Stenoma alluvialis

Scientific classification
- Domain: Eukaryota
- Kingdom: Animalia
- Phylum: Arthropoda
- Class: Insecta
- Order: Lepidoptera
- Family: Depressariidae
- Genus: Stenoma
- Species: S. alluvialis
- Binomial name: Stenoma alluvialis Meyrick, 1925

= Stenoma alluvialis =

- Authority: Meyrick, 1925

Species of moth

Stenoma alluvialis is a moth of the family Depressariidae. It is found in Peru and French Guiana.

The wingspan is 24–25 mm. The forewings are lilac whitish, the costal edge white and the dorsal area beneath the fold tinged lilac brownish, with scattered
dark fuscous scales, a few lilac-brown scales scattered in the disc about the stigmata. There is a fine line of dark fuscous scales along the dorsal edge from about one-fourth to the tornus. The stigmata are dark fuscous, the plical very obliquely beyond the first discal, the second discal transverse-linear. There are cloudy grey subtriangular spots on the costa about the middle and four-fifths, from the second a curved series of cloudy fuscous dots to the tornus, between veins three and nine a curved series of rather larger similar dots midway between this and the end of the cell. There is a marginal series of blackish dots around the apex and termen. The hindwings are pale whitish yellowish.

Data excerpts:
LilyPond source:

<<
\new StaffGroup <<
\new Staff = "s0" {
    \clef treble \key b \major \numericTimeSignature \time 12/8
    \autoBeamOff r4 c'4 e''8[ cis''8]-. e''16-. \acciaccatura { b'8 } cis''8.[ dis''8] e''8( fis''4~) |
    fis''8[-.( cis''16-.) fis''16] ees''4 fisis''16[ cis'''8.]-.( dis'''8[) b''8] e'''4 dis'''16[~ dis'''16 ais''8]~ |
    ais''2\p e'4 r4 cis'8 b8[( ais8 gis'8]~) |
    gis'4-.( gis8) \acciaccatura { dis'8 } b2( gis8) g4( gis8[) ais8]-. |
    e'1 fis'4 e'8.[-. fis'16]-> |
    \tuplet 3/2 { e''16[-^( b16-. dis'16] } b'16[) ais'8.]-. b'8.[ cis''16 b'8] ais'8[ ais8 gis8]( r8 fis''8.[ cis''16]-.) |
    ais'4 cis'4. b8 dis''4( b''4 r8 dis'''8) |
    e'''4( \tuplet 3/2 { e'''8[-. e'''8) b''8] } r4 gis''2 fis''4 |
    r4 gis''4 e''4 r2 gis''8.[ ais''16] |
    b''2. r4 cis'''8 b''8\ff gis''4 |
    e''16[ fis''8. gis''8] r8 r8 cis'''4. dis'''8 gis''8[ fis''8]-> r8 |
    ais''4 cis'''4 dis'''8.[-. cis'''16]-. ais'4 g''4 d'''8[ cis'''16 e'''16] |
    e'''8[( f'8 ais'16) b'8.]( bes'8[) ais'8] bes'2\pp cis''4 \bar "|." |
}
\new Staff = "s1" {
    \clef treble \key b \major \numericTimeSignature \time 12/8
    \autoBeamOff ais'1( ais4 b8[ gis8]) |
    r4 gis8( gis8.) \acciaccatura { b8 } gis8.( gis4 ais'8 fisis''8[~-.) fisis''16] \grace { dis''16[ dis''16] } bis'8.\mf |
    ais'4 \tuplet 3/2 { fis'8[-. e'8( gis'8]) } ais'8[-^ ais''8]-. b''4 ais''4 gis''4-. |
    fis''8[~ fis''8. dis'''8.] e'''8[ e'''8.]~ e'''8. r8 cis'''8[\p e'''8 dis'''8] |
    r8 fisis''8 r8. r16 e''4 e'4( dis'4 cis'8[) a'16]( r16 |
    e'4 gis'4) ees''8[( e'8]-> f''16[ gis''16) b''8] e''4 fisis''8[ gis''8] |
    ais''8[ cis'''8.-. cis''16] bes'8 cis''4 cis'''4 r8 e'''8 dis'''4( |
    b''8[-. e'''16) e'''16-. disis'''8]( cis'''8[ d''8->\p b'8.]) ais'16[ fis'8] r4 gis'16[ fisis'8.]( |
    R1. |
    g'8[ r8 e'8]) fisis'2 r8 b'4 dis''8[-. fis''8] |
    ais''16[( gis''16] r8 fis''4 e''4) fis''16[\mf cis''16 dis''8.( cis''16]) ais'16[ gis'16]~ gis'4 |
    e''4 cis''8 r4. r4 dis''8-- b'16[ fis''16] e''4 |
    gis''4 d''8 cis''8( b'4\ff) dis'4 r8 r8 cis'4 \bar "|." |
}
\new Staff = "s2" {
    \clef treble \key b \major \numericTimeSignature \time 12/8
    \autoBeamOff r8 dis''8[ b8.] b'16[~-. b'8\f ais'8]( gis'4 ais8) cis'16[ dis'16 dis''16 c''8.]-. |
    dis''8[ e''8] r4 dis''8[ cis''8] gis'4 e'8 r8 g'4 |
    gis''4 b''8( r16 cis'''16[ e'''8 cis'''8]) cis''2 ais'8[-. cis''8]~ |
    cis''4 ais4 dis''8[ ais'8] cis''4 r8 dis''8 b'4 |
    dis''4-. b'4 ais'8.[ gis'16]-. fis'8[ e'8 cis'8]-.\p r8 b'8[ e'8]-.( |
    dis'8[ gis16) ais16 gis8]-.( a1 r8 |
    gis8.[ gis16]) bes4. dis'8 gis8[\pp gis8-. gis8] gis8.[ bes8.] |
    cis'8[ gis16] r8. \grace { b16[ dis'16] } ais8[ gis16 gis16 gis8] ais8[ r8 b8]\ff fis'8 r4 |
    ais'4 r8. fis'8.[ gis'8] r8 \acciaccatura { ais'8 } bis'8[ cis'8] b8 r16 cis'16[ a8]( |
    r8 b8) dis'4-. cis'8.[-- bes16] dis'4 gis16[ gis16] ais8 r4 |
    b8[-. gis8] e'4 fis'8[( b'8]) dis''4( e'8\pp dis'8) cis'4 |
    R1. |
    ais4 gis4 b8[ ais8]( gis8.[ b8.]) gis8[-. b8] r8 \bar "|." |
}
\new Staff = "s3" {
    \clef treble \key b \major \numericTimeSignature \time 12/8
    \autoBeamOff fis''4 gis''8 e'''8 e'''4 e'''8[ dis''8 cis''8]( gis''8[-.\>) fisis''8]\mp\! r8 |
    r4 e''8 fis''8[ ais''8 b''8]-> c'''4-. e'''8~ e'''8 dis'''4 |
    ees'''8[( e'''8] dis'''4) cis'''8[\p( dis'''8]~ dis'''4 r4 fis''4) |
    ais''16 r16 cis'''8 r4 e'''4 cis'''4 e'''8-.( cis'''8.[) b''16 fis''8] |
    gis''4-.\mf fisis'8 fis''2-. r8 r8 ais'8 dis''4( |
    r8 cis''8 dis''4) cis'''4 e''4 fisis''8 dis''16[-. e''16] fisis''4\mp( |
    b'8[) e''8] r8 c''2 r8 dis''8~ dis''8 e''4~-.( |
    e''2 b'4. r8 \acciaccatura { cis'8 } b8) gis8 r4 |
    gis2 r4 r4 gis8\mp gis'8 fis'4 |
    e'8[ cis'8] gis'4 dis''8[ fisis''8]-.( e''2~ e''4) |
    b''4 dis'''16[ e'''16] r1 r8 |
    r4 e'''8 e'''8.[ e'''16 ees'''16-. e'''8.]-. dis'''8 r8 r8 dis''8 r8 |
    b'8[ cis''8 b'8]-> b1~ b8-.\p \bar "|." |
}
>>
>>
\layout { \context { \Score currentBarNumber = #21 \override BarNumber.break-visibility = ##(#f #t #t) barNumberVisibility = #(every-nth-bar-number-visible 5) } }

* [What this task involves] List every rank in the scientific classification of the text on Stenoma alluvialis, each with the name it is given there. The entries are separate material and have no connection to the text on Stenoma alluvialis.

* [Task response]
- Domain: Eukaryota
- Kingdom: Animalia
- Phylum: Arthropoda
- Class: Insecta
- Order: Lepidoptera
- Family: Depressariidae
- Genus: Stenoma
- Species: S. alluvialis